Data extracted from a collection:

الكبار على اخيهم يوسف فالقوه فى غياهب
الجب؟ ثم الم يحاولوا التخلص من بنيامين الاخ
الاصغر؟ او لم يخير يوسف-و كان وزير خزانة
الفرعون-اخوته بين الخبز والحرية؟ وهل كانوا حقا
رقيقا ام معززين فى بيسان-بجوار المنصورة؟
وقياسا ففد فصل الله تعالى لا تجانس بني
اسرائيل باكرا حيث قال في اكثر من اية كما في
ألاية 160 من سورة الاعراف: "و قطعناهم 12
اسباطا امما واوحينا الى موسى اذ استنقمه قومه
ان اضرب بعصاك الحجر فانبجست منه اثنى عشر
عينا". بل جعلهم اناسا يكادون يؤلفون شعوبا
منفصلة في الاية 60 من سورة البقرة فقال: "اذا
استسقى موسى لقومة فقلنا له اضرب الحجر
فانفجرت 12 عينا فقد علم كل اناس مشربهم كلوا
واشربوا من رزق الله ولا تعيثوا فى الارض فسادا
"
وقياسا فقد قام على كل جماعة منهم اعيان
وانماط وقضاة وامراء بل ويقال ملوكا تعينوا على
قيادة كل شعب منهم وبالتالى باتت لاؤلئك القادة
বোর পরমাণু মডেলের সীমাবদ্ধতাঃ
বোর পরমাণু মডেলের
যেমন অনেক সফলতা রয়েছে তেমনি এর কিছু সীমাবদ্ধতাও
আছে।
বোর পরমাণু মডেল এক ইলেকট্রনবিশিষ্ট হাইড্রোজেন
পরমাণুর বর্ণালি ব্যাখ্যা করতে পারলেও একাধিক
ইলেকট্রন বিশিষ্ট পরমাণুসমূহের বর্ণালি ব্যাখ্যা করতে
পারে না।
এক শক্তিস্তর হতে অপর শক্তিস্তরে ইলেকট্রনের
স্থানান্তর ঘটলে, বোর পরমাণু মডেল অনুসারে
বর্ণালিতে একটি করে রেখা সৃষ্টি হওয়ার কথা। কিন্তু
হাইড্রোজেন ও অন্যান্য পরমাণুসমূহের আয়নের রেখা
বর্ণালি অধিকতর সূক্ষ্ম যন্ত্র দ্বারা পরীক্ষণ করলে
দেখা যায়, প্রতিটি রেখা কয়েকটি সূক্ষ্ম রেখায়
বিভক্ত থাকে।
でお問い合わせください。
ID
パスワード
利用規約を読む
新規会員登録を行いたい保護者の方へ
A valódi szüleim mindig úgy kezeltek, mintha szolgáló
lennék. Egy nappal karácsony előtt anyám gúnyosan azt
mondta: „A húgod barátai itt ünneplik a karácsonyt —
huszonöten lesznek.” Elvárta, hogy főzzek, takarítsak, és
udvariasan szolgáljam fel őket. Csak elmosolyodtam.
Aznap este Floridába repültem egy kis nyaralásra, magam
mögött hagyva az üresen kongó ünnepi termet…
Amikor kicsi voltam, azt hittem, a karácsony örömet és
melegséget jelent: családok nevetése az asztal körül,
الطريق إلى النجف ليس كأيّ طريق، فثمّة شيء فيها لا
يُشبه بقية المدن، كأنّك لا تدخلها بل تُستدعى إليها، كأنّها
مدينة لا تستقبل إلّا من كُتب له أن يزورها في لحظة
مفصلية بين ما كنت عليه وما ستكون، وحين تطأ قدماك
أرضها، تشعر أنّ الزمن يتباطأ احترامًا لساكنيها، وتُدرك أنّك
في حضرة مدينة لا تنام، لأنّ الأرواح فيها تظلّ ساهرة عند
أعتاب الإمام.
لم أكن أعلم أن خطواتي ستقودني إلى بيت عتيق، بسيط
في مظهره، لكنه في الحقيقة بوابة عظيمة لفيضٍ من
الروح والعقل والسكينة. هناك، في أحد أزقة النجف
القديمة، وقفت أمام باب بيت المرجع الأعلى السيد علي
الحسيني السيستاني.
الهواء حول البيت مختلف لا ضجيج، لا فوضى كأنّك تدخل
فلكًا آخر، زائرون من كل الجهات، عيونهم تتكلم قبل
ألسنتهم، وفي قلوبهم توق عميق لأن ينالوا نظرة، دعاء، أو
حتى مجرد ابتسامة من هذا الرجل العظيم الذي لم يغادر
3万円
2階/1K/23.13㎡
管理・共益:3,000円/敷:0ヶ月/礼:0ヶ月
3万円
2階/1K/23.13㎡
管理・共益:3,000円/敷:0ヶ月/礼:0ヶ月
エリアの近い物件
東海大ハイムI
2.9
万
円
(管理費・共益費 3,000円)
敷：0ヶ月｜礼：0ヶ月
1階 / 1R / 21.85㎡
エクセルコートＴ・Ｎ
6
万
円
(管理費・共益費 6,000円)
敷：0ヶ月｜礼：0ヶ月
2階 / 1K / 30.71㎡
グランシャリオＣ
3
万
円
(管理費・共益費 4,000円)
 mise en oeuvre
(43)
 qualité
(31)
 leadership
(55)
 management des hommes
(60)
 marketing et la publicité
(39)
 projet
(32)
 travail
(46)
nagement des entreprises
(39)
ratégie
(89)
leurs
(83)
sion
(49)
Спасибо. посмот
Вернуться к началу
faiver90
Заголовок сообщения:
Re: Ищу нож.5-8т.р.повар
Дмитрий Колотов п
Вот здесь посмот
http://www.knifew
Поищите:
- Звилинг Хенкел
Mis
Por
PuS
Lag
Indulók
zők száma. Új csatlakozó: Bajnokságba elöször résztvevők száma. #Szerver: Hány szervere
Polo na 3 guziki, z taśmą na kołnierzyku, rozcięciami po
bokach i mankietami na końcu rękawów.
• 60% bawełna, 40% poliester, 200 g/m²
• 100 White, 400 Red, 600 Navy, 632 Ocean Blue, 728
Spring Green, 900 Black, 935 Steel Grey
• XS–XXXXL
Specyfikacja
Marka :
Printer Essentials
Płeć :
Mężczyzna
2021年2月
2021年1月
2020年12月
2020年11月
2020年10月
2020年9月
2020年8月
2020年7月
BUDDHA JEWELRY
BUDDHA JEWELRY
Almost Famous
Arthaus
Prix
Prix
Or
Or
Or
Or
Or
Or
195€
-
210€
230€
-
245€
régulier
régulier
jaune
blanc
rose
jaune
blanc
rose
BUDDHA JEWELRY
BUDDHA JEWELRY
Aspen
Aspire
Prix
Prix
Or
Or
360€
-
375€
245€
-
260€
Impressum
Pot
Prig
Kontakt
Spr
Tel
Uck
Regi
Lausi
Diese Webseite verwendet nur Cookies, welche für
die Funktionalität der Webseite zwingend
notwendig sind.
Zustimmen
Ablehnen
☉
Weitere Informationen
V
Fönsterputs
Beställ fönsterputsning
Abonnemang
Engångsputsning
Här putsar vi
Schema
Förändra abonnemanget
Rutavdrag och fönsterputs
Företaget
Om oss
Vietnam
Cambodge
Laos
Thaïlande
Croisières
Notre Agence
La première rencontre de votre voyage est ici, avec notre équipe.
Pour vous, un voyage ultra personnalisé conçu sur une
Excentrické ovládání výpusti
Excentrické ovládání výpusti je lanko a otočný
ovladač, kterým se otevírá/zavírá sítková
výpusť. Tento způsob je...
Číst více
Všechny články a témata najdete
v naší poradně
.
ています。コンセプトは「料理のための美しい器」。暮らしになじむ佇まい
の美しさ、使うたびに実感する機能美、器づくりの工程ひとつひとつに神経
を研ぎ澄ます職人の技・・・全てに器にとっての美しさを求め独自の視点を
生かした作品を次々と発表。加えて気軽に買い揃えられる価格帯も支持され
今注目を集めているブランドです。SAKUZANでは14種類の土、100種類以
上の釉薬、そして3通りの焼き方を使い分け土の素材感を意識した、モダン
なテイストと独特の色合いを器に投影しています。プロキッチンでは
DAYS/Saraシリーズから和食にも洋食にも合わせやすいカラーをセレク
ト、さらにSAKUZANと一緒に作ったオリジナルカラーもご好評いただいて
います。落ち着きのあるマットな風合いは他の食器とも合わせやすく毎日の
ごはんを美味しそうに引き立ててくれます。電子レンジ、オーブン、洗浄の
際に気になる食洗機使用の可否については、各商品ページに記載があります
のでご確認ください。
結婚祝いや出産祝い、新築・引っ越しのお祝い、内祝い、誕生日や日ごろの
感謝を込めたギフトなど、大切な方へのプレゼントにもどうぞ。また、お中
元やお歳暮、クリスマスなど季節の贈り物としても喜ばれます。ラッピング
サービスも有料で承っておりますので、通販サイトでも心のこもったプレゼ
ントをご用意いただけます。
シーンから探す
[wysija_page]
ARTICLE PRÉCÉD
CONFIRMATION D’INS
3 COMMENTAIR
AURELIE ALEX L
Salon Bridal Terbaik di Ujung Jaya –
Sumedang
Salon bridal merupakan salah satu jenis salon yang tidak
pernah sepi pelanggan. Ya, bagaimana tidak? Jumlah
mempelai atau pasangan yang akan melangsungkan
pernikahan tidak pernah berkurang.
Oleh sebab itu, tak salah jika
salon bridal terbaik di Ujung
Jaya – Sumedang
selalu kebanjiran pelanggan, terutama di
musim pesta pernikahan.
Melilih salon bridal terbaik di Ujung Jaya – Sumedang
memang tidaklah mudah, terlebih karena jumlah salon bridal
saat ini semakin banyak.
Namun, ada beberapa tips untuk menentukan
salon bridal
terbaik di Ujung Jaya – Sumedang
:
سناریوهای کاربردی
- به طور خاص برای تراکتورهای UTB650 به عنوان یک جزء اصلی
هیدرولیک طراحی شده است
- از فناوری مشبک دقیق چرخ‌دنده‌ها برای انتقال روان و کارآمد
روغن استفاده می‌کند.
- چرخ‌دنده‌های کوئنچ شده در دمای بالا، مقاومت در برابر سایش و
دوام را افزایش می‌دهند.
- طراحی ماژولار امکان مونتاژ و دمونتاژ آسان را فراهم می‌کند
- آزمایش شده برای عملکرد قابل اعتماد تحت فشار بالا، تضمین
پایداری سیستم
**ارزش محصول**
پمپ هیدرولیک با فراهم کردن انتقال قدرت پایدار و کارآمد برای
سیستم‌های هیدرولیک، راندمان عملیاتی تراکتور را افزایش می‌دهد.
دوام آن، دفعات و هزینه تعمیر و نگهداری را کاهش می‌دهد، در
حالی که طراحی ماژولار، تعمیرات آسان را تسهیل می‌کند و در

▸ **ACTIVITY**
Only lines holding the string "فراهم" are wanted; gather each one from the entries above.

▸ **OUTPUT BELOW**
- طراحی ماژولار امکان مونتاژ و دمونتاژ آسان را فراهم می‌کند
پمپ هیدرولیک با فراهم کردن انتقال قدرت پایدار و کارآمد برای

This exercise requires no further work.